Neuronal receptors and channels (NMDAR, Trk-B, mGluR D1R, and D2R) activate downstream signaling pathways leading to mTORC1 activation. The upstream signaling regulating mTORC2 activity in neurons is currently unknown. mTORC1 activity regulates several downstream effectors of translation (S6K, 4E-BP, eEF2K) both somatically and dendritically in neurons. mTORC2 may modulate the activity of mTORC1 either directly (S2448) or indirectly (Akt, cPKC, S6K). mTORC1 substrates (S6K) can phosphorylate Rictor enabling crosstalk between the two TORC complexes. mTORCs regulate several critical neuronal metabolisms including translation, cytoskeletal structure, protein stability and signal transduction.
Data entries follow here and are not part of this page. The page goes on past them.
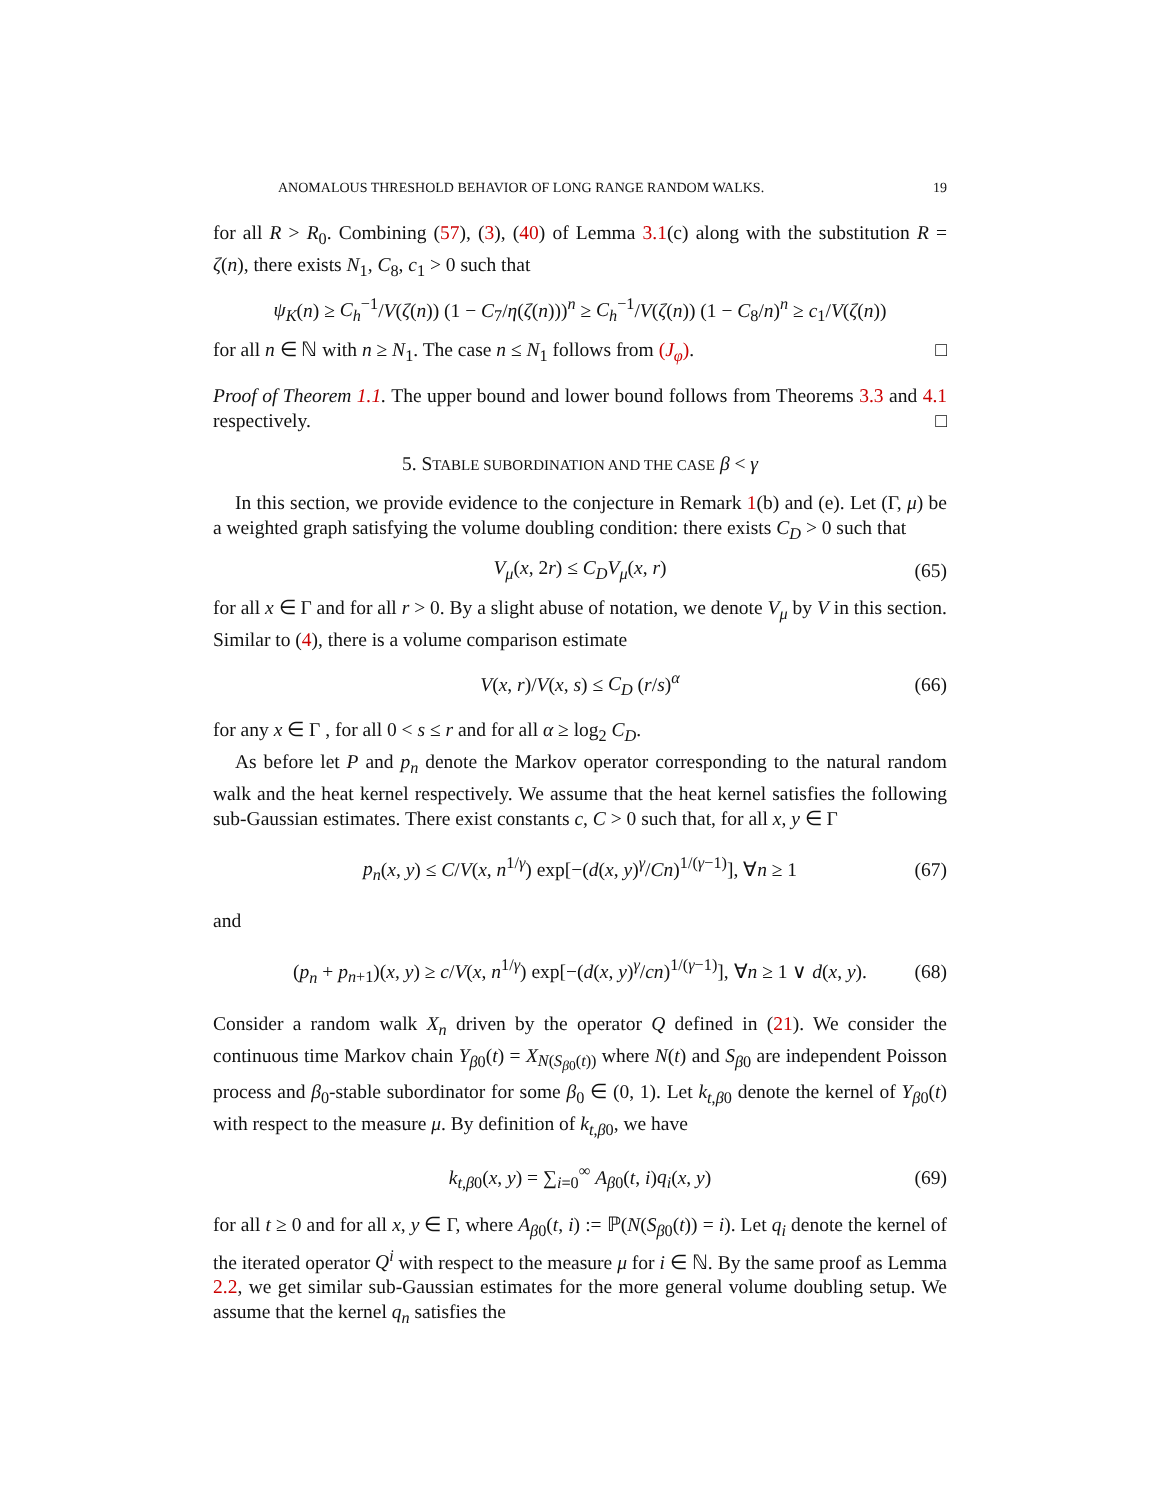ANOMALOUS THRESHOLD BEHAVIOR OF LONG RANGE RANDOM WALKS. 19
for all R > R<sub>0</sub>. Combining (57), (3), (40) of Lemma 3.1(c) along with the substitution R = ζ(n), there exists N<sub>1</sub>, C<sub>8</sub>, c<sub>1</sub> > 0 such that
ψ<sub>K</sub>(n) ≥ C<sub>h</sub><sup>−1</sup>/V(ζ(n)) (1 − C<sub>7</sub>/η(ζ(n)))<sup>n</sup> ≥ C<sub>h</sub><sup>−1</sup>/V(ζ(n)) (1 − C<sub>8</sub>/n)<sup>n</sup> ≥ c<sub>1</sub>/V(ζ(n))
for all n ∈ ℕ with n ≥ N<sub>1</sub>. The case n ≤ N<sub>1</sub> follows from (J<sub>φ</sub>). □
Proof of Theorem 1.1. The upper bound and lower bound follows from Theorems 3.3 and 4.1 respectively. □
5. STABLE SUBORDINATION AND THE CASE β < γ
In this section, we provide evidence to the conjecture in Remark 1(b) and (e). Let (Γ, μ) be a weighted graph satisfying the volume doubling condition: there exists C<sub>D</sub> > 0 such that
V<sub>μ</sub>(x, 2r) ≤ C<sub>D</sub>V<sub>μ</sub>(x, r) (65)
for all x ∈ Γ and for all r > 0. By a slight abuse of notation, we denote V<sub>μ</sub> by V in this section. Similar to (4), there is a volume comparison estimate
V(x, r)/V(x, s) ≤ C<sub>D</sub> (r/s)<sup>α</sup> (66)
for any x ∈ Γ , for all 0 < s ≤ r and for all α ≥ log<sub>2</sub> C<sub>D</sub>.
As before let P and p<sub>n</sub> denote the Markov operator corresponding to the natural random walk and the heat kernel respectively. We assume that the heat kernel satisfies the following sub-Gaussian estimates. There exist constants c, C > 0 such that, for all x, y ∈ Γ
p<sub>n</sub>(x, y) ≤ C/V(x, n<sup>1/γ</sup>) exp[−(d(x, y)<sup>γ</sup>/Cn)<sup>1/(γ−1)</sup>], ∀n ≥ 1 (67)
and
(p<sub>n</sub> + p<sub>n+1</sub>)(x, y) ≥ c/V(x, n<sup>1/γ</sup>) exp[−(d(x, y)<sup>γ</sup>/cn)<sup>1/(γ−1)</sup>], ∀n ≥ 1 ∨ d(x, y). (68)
Consider a random walk X<sub>n</sub> driven by the operator Q defined in (21). We consider the continuous time Markov chain Y<sub>β0</sub>(t) = X<sub>N(S<sub>β0</sub>(t))</sub> where N(t) and S<sub>β0</sub> are independent Poisson process and β<sub>0</sub>-stable subordinator for some β<sub>0</sub> ∈ (0, 1). Let k<sub>t,β0</sub> denote the kernel of Y<sub>β0</sub>(t) with respect to the measure μ. By definition of k<sub>t,β0</sub>, we have
k<sub>t,β0</sub>(x, y) = ∑<sub>i=0</sub><sup>∞</sup> A<sub>β0</sub>(t, i)q<sub>i</sub>(x, y) (69)
for all t ≥ 0 and for all x, y ∈ Γ, where A<sub>β0</sub>(t, i) := ℙ(N(S<sub>β0</sub>(t)) = i). Let q<sub>i</sub> denote the kernel of the iterated operator Q<sup>i</sup> with respect to the measure μ for i ∈ ℕ. By the same proof as Lemma 2.2, we get similar sub-Gaussian estimates for the more general volume doubling setup. We assume that the kernel q<sub>n</sub> satisfies the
Abbreviations used: Akt/protein kinase B (Akt/PKB), brain-derived neurotrophic factor (BDNF), conventional protein kinase C (cPKC), Dopamine receptor type 1 (D1R), dopamine receptor type 2, (D2R) extracellular signal-regulated protein kinase (ERK), eukaryotic initiation factor 4E-binding protein (4E-BP), eukaryotic elongation factor 2 Kinase (eEF2 K), FK506-binding protein 12 (FKBP12), G_q-protein (Gq), insulin response element (IRS), mammalian lethal with sec 13 (mLST8), metabotropic glutamate receptor (mGluR), mammalian target of rapamycin (mTOR), N-methyl-D-aspartate receptor (NMDAR), phosphoinositide-3 kinase (PI3K), mTOR complex 1 (mTORC1), mTOR complex 2 (mTORC2), phosphoinositide-dependent kinase 1 (PDK1), proline-rich Akt/PKB substrate 40 kD (PRAS40), protein observed with rictor (Protor), Regulatory-associated protein with TOR (Raptor), Ras homolog enriched in brain (Rheb), Rapamycin- insensitive companion of mTOR (Rictor), p90 ribosomal S6K kinase 2 (Rsk2), SAPK (Sin1), p70 S6 Kinase (S6K), serum- and glucorticoid inducible kinase (SGK), tyrosine receptor kinase-B (TrkB) tuberous sclerosis complex 1 and 2 (TSC1/2). T=threonine, S=serine (number denotes residue phosphorylated), Red (P) denotes inhibitory regulation; Green (P) denotes stimulatory regulation.